## ASSIGNMENT
From the entries below, print exactly the span beginning with the line holding "(722, 564) = (510, 256): brown" and ending with the line holding "(223, 105) = (309, 103): none -> picture", endpoints included, and skip any pictures.

## PROVIDED RECORDS
=-=-=-=-=

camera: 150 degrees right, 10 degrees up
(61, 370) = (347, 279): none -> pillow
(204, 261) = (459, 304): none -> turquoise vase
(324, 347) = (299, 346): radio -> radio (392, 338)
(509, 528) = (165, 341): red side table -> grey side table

=-=-=-=-=

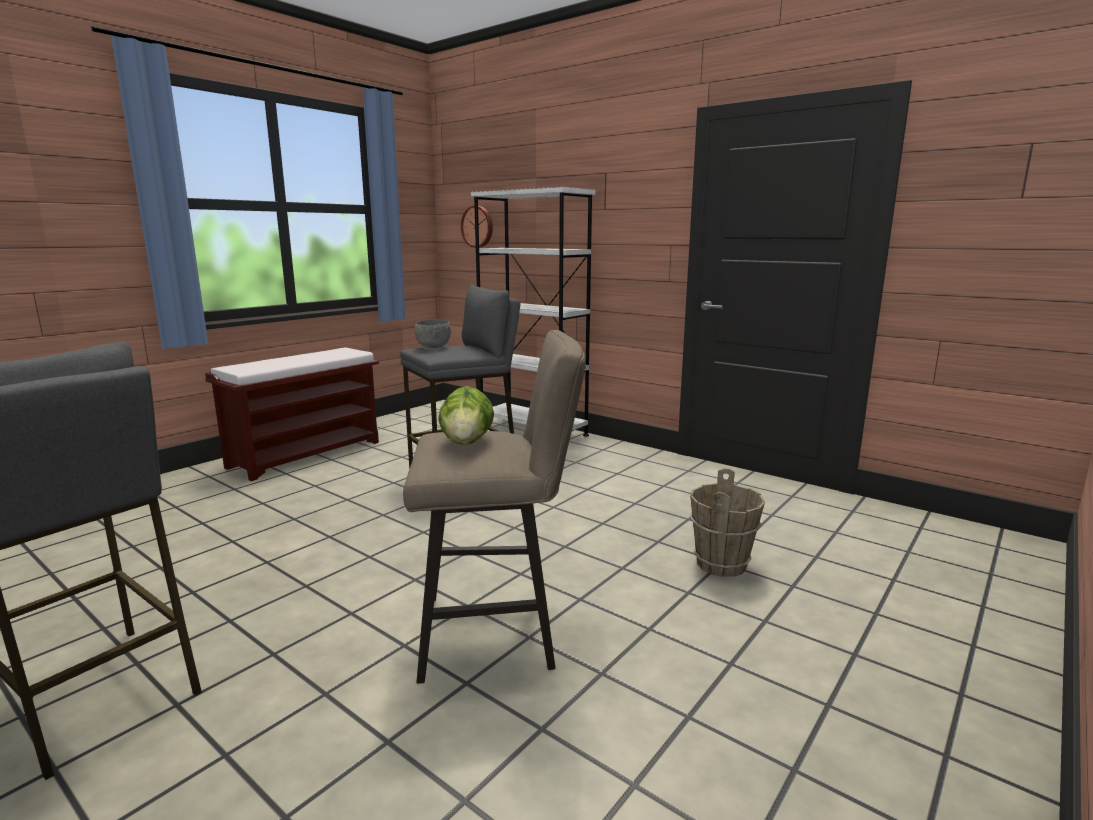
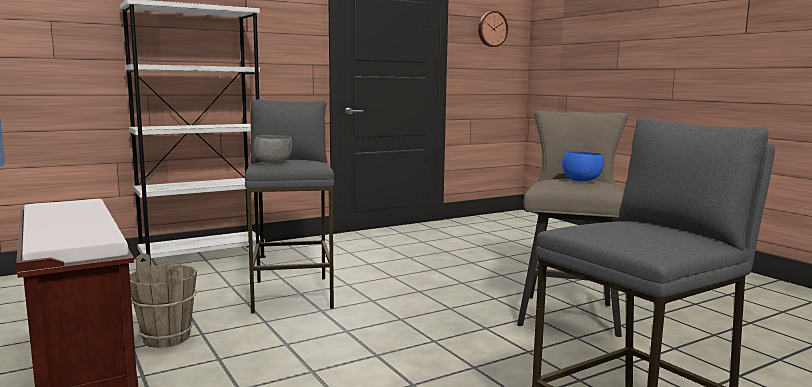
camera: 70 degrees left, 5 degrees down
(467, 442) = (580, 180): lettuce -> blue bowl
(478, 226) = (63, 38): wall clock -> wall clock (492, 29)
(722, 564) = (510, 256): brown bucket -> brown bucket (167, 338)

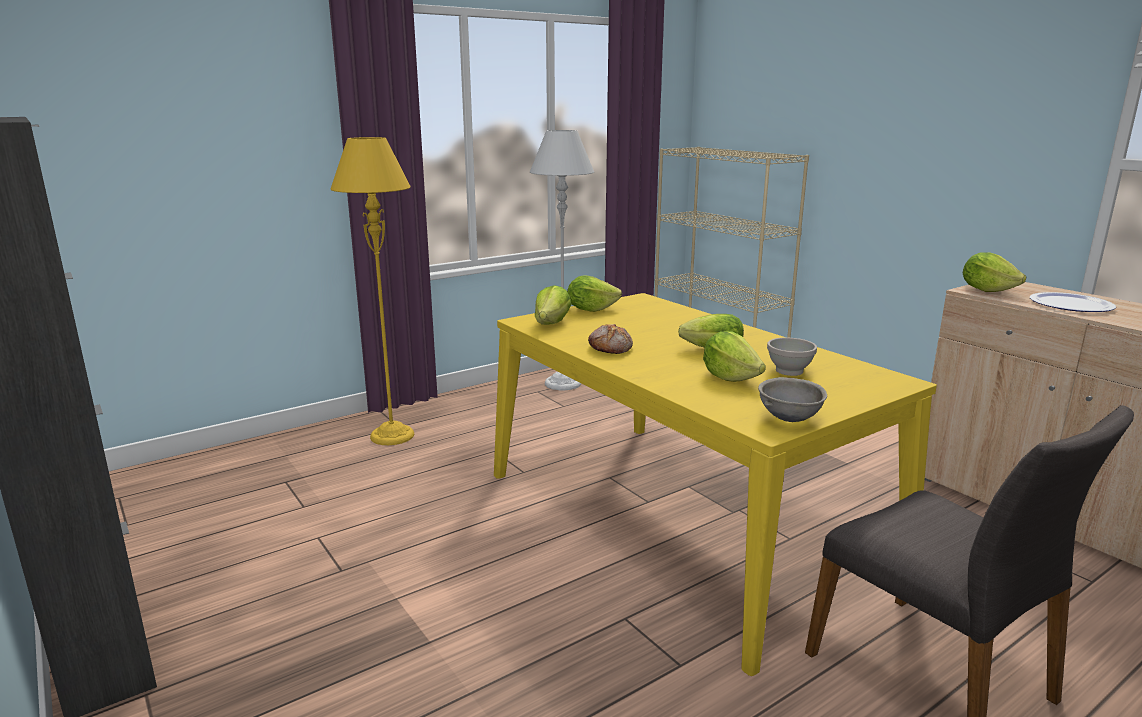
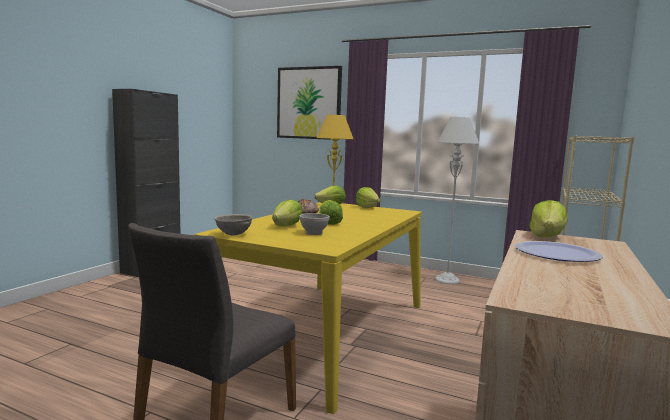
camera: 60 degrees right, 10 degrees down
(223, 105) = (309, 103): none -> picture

=-=-=-=-=

## EXPECTED ANSWER
(722, 564) = (510, 256): brown bucket -> brown bucket (167, 338)

camera: 60 degrees right, 10 degrees down
(223, 105) = (309, 103): none -> picture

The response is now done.